Le gouvernement genevois, pressé a princièrement laissé aux 45 communes du canton et à leur association un délai d'un mois (qui échoit vendredi prochain) pour « apporter (poliment) leurs commentaires » sur un avant-projet de « loi-cadre fixant les principes de la répartition des charges entre communes et canton » ou « émettre d'autres propositions » que celles qu'il fait. Le Conseil d'Etat veut déposer son projet de loi avant la fin de l'année, et les lois concernant les propositions spécifiques en 2015. Et il menace, si les communes ne lui répondent pas dans le délai qu'il a fixé, d'avancer sans elles. Ce dont il a visiblement une grosse, grosse envie. Il veut donc brusquer les choses, au point d'avoir rendu publiques ses propositions alors qu'il avait convenu avec les communes de ne pas le faire avant qu'elles aient pu se prononcer.
Que fait un gouvernement sans projet et sans imagination pour se donner l'apparence d'en avoir ? Il fait le chef, il se prend pour le régent des communes, il leur donne des ordres, leur fixe des délais et s'imagine pouvoir les traiter comme les oligarques du XVIIIe siècle traitaient les baillages et les mandements de la vieille république calviniste (qui ne connaissait pas de communes puisqu'elles furent instituées par le régime français et, s'agissant de la Ville de Genève, rétablie par une révolution après avoir été abolie par une réaction)

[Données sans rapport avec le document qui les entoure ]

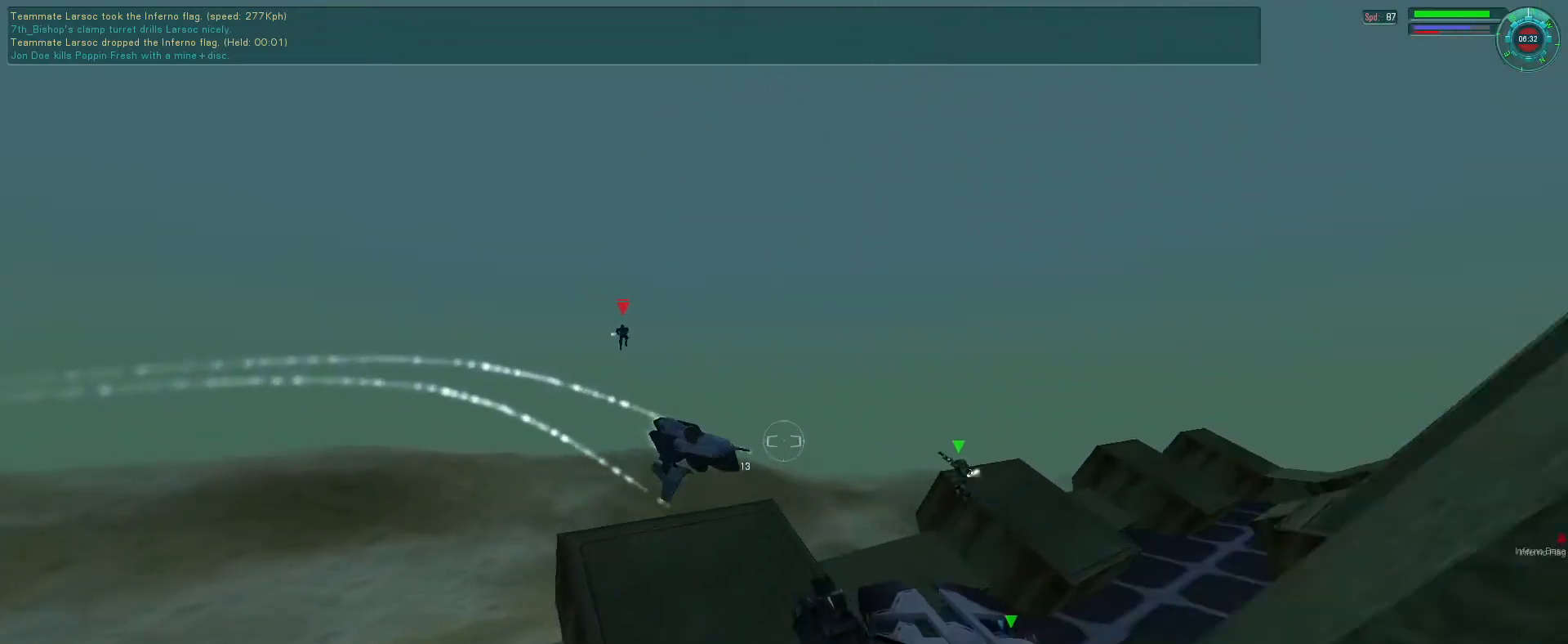
{"keys": ["f"], "mouse": ["right"], "events": [[133, "b", "down"], [200, "b", "up"], [233, "mouse_right", "down"], [300, "f", "down"]]}
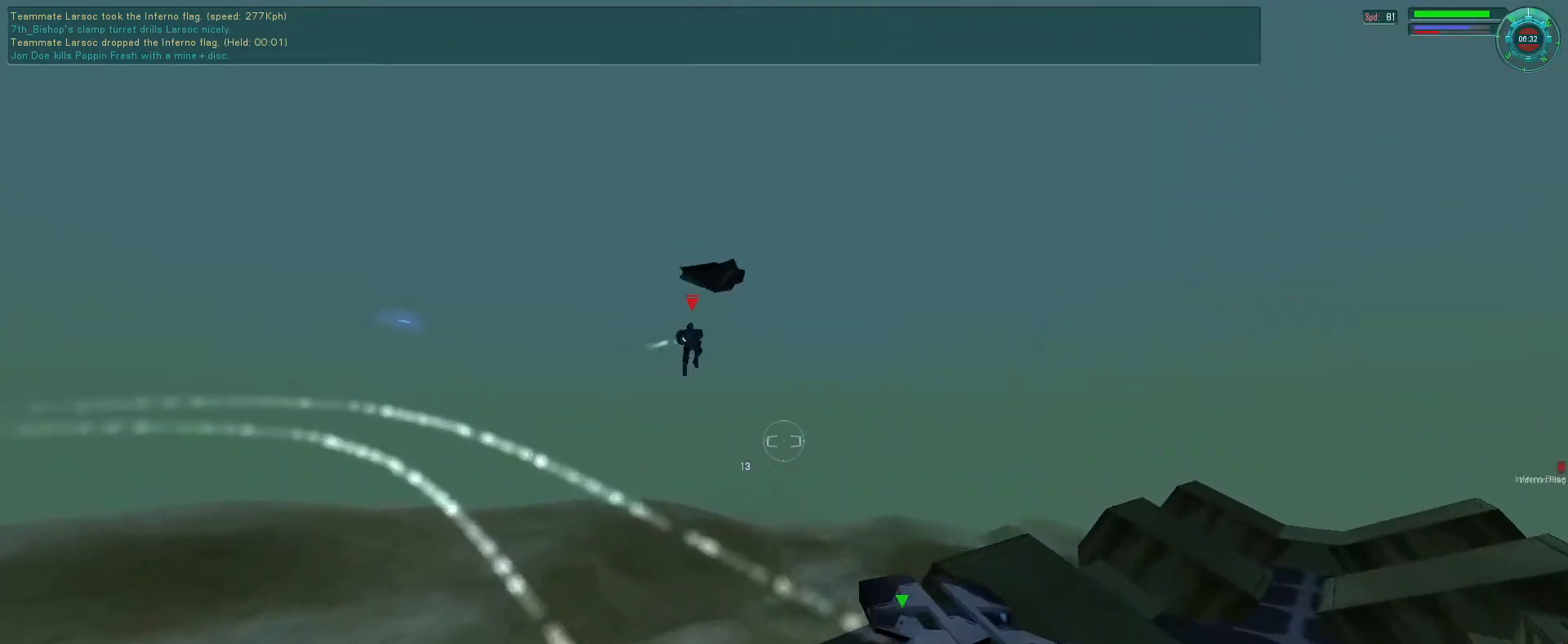
{"keys": ["f"], "mouse": ["right"], "events": [[100, "mouse_left", "down"], [233, "mouse_left", "up"]]}
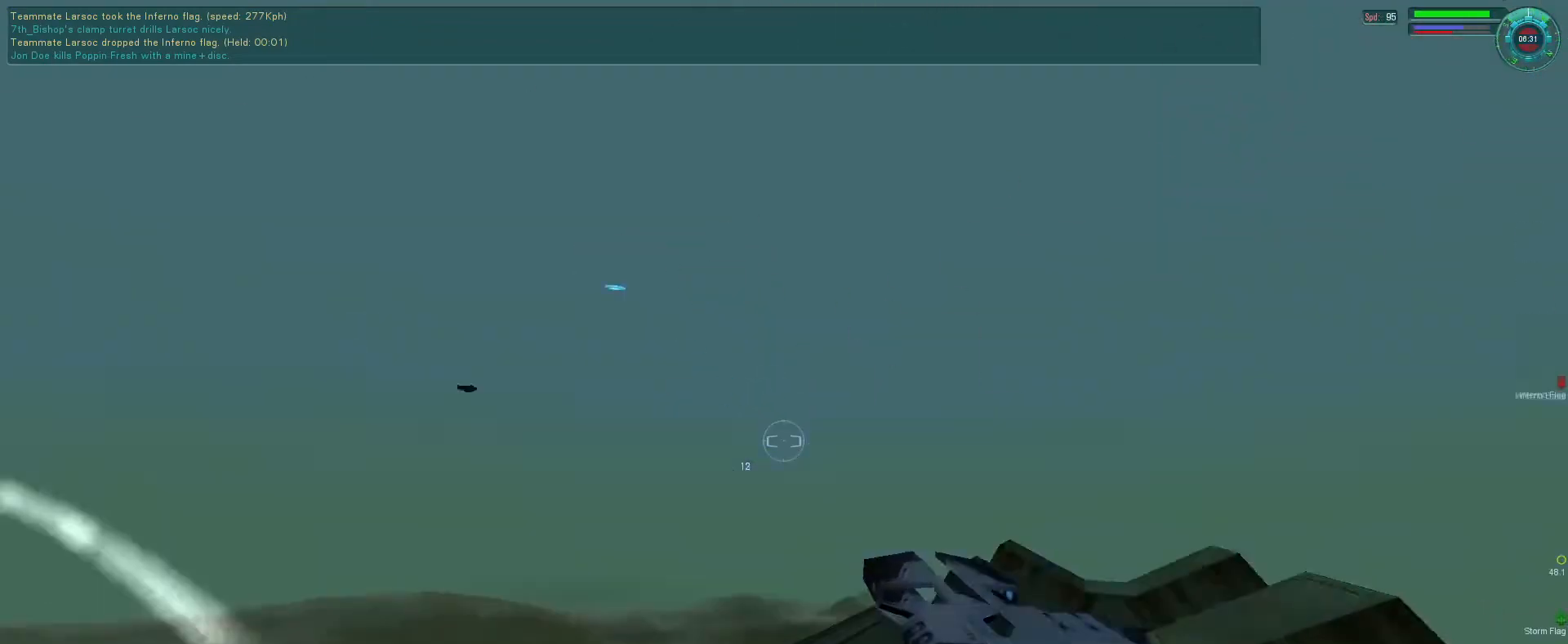
{"keys": [], "mouse": [], "events": [[100, "f", "up"], [100, "mouse_right", "up"]]}
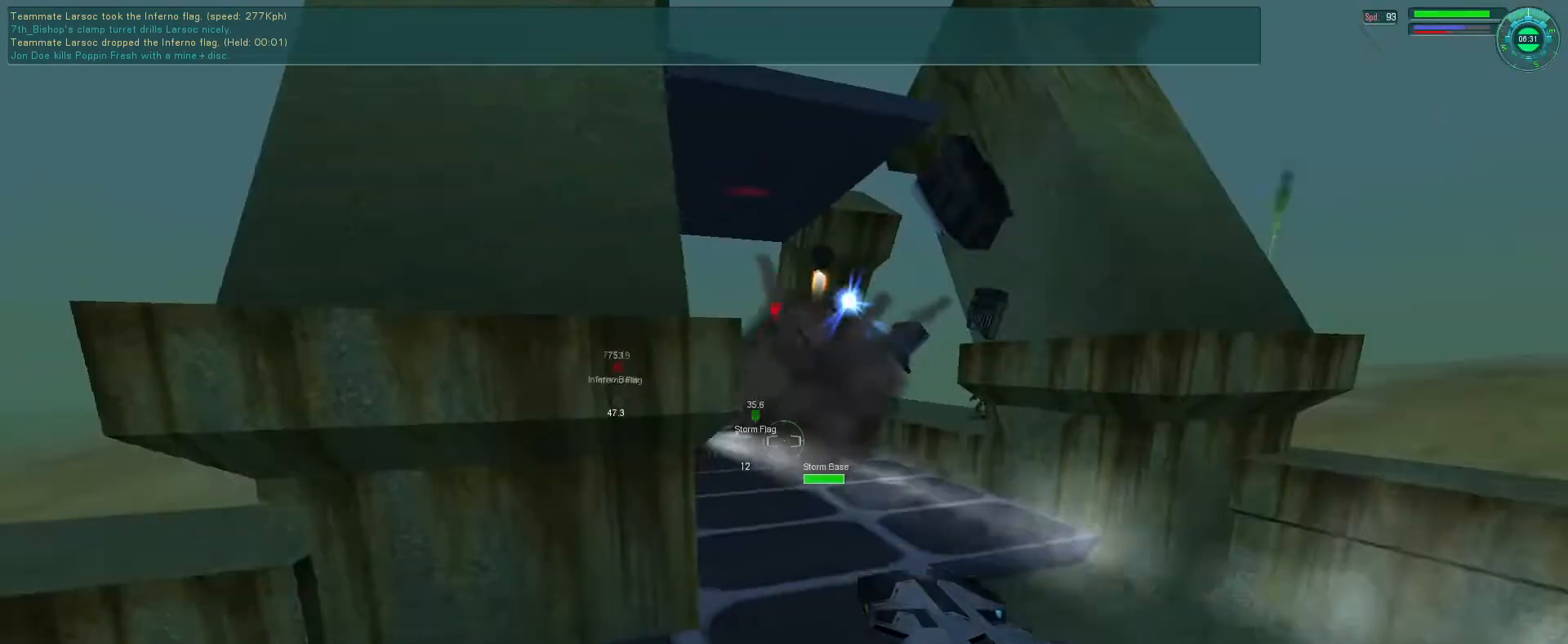
{"keys": ["e", "s"], "mouse": [], "events": [[433, "s", "down"], [466, "e", "down"]]}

Les mots « proximité, subsidiarité, transparence et efficacité », posée dans la Constitution cantonale, sont supposés exprimer les principes de la répartition des tâches entre communes et canton, répartition qu'une loi doit définir avant le 1er juin 2018. Ces mots ont été posés dans la Charte de la République par une Constituante qui a renoncé à définir elle-même cette répartition des tâches, et d'un gouvernement qui ne conçoit guère de subsidiarité que comme subordination. C'est quoi, au juste, la « subsidiarité » proclamée par la Constitution ? Selon l'Association des communes genevoises et le canton, la subsidiarité « évoque une compétence qui a vocation à venir en second lieu ». En somme, la subsidiarité, c'est être subsidiaire. On s'en doutait un peu, mais dans quels sens concevoir cette subsidiarité ? Du bas vers le haut ou du haut vers le bas ? La Constitution genevoise répond : du bas vers le haut. Le Conseil d'Etat, lui, traduit : du haut vers le bas. Allez vous y retrouver... On commencera dès lors par lui rappeler que le principe politique de subsidiarité suppose qu'une collectivité publique n'a de compétences que celles que les collectivités publiques plus réduites lui accordent, et que ce n'est donc pas la commune qui est subsidiaire du canton mais le canton qui devrait être subsidiaire de la commune, comme la Constitution elle-même le prescrit (art. 133) : "Le canton assume les tâches qui excèdent la capacité des communes". Autrement dit : tout ce que les communes peuvent faire, seules, à plusieurs ou toutes ensemble, le canton n'a pas à le faire. Et qu'est-ce que les communes ne peuvent pas faire, et que seul le canton pourrait faire ? La Justice, sans doute -mais encore ? La même Constitution genevoise garantit en outre (Art. 132) l'"autonomie des communes". Dans les limites de la constitution et de la loi, évidemment, mais on serait curieux de savoir quelle loi autorise le Conseil d'Etat à résumer le "processus de concertation" que la Constitution lui impose (Art. 135) par un questionnaire bâclé, lacunaire et orienté, qui confond en outre les tâches "conjointes" et "complémentaires" évoquées par la Constitution avec les tâches "déléguées" par quoi il voudrait bien les remplacer, en étant celui qui délègue comme on délègue à des subordonnés.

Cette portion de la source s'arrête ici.